Saved data entries:
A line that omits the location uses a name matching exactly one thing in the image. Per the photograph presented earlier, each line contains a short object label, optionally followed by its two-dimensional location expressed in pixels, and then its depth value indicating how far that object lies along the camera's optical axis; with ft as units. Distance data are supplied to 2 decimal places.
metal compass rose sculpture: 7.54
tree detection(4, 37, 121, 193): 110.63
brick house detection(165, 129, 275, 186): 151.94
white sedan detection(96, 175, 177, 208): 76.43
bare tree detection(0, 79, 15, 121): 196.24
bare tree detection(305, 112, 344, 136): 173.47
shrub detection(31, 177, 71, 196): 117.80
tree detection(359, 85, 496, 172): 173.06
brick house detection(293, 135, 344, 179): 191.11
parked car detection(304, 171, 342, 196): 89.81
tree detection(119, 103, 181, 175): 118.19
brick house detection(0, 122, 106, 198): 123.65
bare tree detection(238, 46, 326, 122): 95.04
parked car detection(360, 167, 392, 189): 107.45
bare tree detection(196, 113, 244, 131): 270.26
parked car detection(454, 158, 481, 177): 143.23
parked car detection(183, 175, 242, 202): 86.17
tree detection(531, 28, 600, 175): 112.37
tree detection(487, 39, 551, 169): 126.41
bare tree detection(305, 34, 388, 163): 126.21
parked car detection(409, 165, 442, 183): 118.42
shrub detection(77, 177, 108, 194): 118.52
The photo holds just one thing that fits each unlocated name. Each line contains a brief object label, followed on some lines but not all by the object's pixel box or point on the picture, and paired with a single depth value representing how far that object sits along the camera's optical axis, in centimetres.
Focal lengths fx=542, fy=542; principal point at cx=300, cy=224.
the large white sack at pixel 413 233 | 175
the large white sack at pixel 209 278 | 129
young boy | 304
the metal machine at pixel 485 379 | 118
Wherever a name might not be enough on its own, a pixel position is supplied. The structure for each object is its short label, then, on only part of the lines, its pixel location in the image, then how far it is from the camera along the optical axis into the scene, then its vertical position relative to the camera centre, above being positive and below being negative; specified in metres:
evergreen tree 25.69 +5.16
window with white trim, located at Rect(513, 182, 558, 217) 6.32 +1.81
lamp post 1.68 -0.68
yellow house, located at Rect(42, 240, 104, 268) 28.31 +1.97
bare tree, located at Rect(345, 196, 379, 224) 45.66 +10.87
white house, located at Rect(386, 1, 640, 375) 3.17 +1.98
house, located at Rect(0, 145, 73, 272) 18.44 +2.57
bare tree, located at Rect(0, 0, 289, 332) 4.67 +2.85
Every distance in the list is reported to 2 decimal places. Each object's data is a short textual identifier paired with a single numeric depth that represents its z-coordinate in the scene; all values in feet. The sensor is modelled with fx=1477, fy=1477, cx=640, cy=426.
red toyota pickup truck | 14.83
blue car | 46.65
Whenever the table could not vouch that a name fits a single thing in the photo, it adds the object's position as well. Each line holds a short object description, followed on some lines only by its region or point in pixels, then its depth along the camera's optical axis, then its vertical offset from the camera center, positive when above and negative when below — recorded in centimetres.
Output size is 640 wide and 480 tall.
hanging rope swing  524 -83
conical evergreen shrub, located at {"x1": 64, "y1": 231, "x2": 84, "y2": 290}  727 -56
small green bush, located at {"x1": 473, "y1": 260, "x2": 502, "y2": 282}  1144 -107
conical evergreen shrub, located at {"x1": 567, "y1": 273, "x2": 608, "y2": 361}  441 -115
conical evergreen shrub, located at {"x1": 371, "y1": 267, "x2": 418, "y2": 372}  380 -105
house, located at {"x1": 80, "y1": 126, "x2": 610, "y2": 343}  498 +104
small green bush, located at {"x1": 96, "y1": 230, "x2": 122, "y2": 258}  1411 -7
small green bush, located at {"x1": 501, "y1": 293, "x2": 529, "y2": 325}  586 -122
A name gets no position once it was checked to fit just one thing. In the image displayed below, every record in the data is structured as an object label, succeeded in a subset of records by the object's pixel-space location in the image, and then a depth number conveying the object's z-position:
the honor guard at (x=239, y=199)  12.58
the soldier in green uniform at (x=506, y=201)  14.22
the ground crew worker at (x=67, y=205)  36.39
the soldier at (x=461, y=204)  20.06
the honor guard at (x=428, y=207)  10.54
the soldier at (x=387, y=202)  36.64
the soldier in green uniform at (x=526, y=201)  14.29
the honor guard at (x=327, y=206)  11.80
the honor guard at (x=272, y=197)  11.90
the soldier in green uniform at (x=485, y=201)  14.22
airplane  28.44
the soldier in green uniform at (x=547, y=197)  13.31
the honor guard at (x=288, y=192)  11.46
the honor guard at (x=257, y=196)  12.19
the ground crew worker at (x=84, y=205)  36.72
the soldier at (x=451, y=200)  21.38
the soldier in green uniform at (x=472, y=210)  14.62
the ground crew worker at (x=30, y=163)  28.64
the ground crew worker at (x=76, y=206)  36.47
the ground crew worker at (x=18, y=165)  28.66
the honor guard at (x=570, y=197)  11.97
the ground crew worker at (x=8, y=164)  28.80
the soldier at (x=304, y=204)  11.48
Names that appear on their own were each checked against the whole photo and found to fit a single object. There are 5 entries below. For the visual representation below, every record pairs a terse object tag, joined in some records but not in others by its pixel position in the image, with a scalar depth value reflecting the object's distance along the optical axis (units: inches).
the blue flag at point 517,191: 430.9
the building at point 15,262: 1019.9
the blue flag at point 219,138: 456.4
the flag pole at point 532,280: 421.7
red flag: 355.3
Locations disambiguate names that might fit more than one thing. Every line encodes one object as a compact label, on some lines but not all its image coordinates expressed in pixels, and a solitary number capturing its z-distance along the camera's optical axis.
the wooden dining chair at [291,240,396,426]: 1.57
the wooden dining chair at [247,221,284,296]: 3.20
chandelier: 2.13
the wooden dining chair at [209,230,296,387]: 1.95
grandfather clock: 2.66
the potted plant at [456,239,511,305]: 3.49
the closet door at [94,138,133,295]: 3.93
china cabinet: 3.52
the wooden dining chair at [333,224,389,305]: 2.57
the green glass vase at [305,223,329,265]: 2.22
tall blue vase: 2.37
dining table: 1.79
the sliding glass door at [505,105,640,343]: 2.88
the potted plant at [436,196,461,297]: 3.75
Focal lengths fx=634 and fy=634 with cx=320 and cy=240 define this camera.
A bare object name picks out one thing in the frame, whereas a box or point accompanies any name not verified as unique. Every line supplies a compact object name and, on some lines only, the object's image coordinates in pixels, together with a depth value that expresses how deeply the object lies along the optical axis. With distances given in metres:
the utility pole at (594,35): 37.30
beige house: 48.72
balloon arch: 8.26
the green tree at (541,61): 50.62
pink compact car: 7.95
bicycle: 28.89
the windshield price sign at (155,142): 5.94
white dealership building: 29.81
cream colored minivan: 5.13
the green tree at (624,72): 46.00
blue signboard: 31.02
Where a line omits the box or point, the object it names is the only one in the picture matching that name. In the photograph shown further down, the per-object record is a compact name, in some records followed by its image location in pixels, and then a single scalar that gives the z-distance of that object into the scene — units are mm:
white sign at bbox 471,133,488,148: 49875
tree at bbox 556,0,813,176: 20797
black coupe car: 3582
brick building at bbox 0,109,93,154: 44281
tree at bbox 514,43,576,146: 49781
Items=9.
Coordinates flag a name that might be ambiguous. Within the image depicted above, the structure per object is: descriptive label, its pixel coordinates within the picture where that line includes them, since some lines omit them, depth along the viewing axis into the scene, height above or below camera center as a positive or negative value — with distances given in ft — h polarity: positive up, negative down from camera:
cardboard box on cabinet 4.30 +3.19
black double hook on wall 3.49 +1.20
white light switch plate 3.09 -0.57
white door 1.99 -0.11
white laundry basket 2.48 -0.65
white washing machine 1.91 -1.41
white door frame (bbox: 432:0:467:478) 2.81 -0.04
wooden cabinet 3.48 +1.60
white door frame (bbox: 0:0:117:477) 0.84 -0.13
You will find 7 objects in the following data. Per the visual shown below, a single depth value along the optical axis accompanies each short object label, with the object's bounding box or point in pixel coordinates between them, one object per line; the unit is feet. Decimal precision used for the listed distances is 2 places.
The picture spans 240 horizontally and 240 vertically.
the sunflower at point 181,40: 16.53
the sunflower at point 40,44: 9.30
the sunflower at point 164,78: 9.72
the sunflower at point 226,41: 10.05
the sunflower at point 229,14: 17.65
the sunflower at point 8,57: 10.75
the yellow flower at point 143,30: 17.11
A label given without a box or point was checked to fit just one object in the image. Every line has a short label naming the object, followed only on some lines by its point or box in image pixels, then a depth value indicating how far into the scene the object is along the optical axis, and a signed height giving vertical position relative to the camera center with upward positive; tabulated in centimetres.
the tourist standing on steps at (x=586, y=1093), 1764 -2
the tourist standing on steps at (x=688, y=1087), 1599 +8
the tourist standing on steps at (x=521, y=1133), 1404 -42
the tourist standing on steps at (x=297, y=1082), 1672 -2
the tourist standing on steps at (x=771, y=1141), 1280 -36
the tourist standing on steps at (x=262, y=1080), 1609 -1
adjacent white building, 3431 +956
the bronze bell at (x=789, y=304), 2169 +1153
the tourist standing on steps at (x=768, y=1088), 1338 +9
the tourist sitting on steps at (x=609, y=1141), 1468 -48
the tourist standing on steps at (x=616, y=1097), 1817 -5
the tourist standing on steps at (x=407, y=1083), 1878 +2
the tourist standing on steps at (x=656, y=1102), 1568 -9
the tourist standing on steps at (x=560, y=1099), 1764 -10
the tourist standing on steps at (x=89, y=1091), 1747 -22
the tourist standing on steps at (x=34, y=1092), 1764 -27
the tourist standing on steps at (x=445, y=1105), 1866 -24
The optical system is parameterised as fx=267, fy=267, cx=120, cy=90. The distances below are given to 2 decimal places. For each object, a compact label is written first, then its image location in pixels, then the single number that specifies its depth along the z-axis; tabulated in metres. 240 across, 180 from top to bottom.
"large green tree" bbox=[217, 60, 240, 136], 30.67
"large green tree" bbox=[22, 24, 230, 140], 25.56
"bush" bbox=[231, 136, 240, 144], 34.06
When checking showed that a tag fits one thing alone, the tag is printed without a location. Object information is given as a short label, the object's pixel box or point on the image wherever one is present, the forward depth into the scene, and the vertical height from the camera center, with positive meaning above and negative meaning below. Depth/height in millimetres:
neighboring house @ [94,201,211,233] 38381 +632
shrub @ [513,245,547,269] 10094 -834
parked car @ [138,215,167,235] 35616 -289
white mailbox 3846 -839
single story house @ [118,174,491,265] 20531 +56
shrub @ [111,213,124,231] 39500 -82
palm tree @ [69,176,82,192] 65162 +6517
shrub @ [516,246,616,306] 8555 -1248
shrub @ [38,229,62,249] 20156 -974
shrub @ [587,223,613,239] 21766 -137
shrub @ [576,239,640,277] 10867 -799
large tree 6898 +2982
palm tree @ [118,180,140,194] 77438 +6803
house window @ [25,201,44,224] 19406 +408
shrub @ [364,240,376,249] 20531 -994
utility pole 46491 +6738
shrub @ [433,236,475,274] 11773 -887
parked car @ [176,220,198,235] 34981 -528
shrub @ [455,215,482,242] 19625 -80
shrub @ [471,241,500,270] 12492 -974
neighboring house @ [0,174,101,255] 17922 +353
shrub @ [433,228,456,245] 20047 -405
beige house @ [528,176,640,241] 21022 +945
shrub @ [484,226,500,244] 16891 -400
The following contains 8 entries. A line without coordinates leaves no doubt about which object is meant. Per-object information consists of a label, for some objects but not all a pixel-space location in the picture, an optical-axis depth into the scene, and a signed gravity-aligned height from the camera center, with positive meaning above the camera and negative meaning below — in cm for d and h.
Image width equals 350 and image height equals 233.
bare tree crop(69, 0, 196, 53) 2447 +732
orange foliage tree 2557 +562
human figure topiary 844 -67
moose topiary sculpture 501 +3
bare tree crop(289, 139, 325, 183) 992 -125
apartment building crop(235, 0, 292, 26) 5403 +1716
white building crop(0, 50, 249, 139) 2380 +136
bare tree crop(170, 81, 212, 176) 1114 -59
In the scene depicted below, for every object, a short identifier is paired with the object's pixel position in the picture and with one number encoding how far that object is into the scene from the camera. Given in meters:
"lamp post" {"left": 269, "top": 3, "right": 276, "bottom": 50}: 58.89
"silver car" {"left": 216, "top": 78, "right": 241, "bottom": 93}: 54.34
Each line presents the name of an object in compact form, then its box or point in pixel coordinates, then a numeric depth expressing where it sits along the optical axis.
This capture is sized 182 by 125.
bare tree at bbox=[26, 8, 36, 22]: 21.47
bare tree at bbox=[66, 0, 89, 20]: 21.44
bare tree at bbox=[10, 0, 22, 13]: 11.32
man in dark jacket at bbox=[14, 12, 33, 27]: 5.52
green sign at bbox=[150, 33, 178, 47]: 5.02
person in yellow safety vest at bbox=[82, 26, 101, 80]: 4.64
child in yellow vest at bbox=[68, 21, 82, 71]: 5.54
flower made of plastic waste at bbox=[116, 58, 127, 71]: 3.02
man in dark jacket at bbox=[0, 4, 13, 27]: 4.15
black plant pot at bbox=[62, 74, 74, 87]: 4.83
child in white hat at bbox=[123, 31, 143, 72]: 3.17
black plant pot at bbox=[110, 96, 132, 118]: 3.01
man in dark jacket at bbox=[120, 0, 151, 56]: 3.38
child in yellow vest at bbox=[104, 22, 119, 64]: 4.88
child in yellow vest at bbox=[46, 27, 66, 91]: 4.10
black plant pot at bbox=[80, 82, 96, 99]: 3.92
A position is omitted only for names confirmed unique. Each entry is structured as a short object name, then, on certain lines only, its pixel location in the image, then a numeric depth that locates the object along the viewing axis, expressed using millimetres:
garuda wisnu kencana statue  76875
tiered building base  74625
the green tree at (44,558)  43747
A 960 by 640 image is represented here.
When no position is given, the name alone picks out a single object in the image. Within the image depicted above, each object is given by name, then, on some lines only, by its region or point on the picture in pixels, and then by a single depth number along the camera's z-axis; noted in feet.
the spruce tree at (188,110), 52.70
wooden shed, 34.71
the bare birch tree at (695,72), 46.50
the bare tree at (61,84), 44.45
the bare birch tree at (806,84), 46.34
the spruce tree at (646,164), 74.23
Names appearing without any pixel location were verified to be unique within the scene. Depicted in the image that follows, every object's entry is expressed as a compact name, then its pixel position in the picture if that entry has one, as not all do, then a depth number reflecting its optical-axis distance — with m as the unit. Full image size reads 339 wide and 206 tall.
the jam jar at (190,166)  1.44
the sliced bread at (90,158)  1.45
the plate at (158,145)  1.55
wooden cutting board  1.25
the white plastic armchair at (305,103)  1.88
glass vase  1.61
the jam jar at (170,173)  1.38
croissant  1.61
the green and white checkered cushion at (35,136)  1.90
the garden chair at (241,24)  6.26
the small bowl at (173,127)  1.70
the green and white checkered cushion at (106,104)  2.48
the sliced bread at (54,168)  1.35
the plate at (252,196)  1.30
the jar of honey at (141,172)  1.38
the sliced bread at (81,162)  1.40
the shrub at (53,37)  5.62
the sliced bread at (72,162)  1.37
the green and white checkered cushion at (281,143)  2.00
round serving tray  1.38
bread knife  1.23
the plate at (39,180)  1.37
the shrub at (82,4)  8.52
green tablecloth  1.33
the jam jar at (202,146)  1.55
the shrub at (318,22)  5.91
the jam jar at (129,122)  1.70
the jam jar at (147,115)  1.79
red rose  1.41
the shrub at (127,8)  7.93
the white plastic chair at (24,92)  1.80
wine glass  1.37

ASSIGNED TASK: From the line that contains "the plate at (252,196)" through the end of the records above, print every line exactly and nothing else.

ANSWER FOR THIS EXERCISE:
the plate at (252,196)  1.30
the jar of honey at (141,172)  1.38
the sliced bread at (81,162)  1.40
the shrub at (53,37)  5.62
the sliced bread at (72,162)  1.37
the green and white checkered cushion at (281,143)  2.00
round serving tray  1.38
bread knife  1.23
the plate at (39,180)  1.37
the shrub at (82,4)  8.52
green tablecloth  1.33
the jam jar at (202,146)  1.55
the shrub at (318,22)  5.91
the jam jar at (129,122)  1.70
the jam jar at (147,115)  1.79
red rose  1.41
the shrub at (127,8)  7.93
the white plastic chair at (24,92)  1.80
wine glass  1.37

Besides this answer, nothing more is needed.